**REQUIREMENTS**
Rewrite the data below with "common name" changed to "vernacular name" everywhere it occurs, and keep every other line the same. Leave out the picture lines.

**DATA SHOWN**

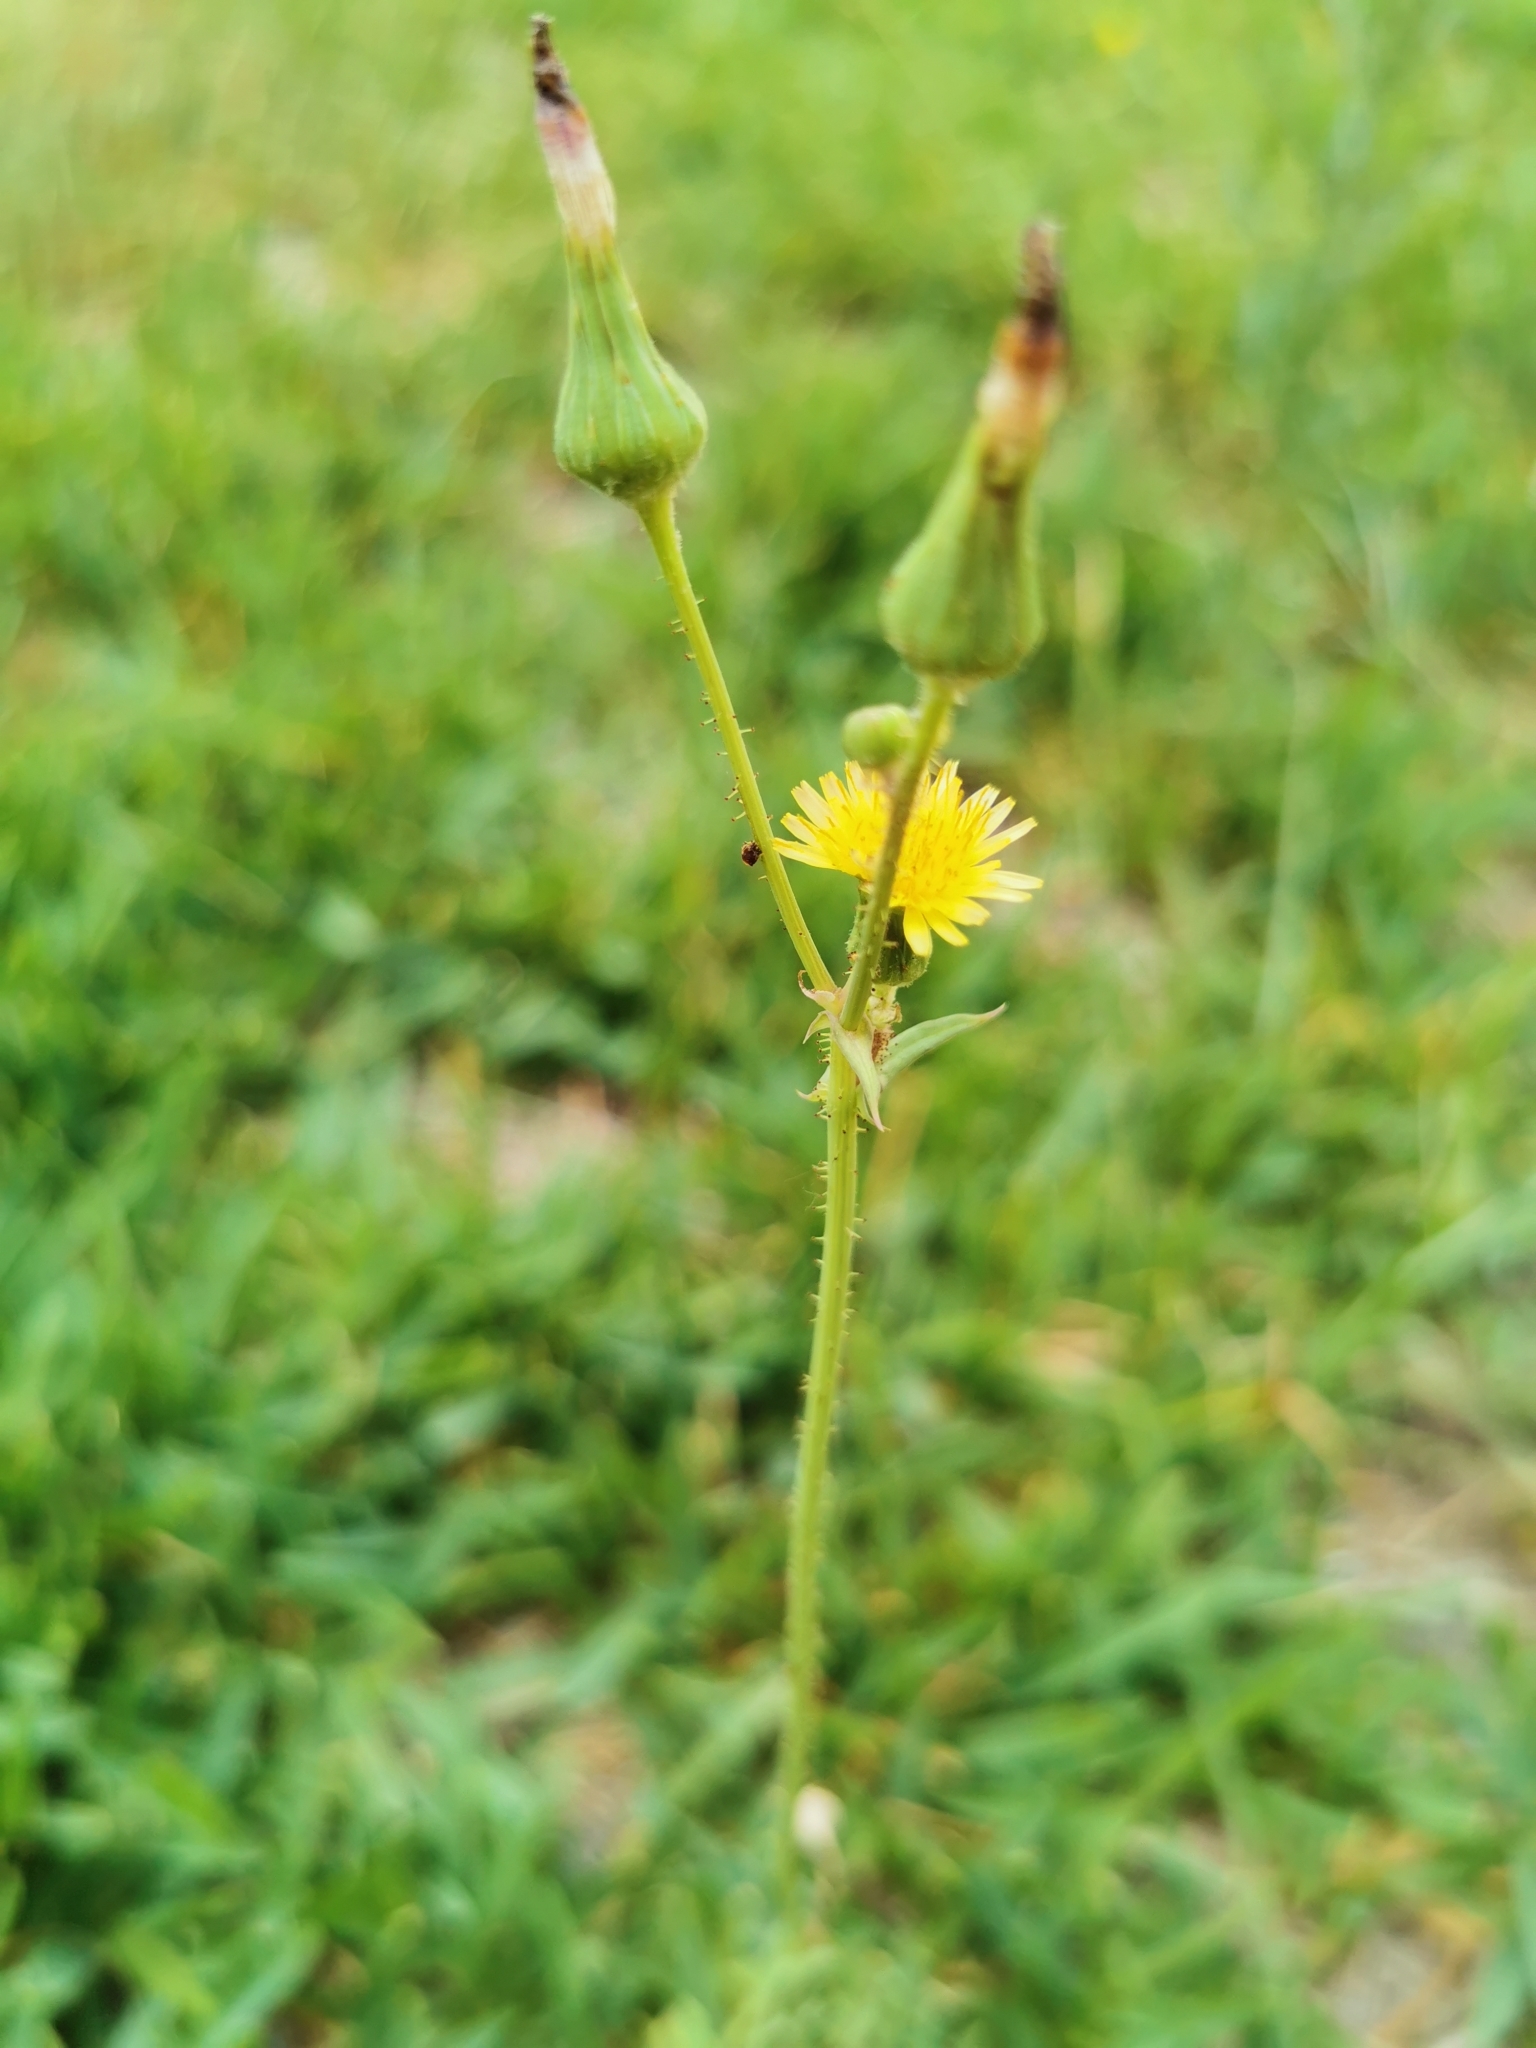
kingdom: Plantae
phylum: Tracheophyta
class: Magnoliopsida
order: Asterales
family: Asteraceae
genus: Sonchus
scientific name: Sonchus asper
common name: Prickly sow-thistle
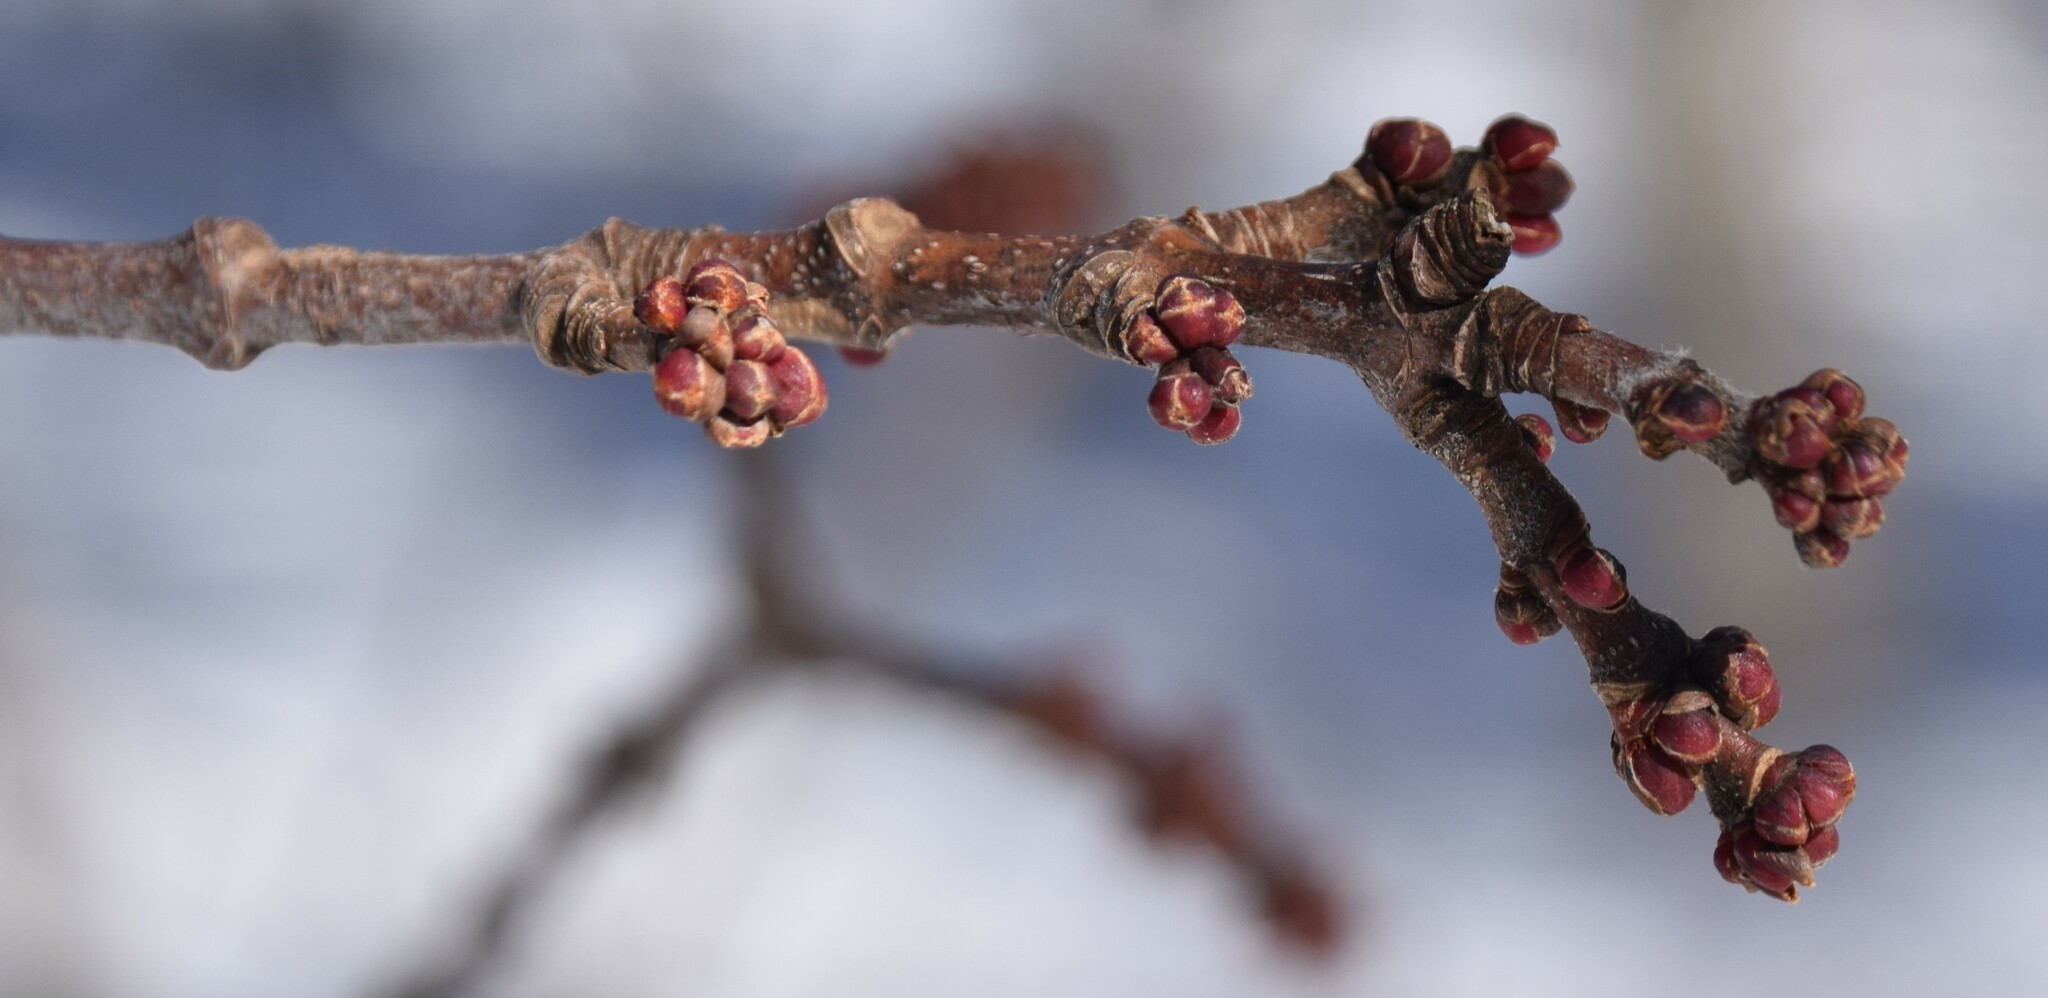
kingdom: Plantae
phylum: Tracheophyta
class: Magnoliopsida
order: Sapindales
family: Sapindaceae
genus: Acer
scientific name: Acer rubrum
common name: Red maple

**TASK OUTPUT**
kingdom: Plantae
phylum: Tracheophyta
class: Magnoliopsida
order: Asterales
family: Asteraceae
genus: Sonchus
scientific name: Sonchus asper
vernacular name: Prickly sow-thistle
kingdom: Plantae
phylum: Tracheophyta
class: Magnoliopsida
order: Sapindales
family: Sapindaceae
genus: Acer
scientific name: Acer rubrum
vernacular name: Red maple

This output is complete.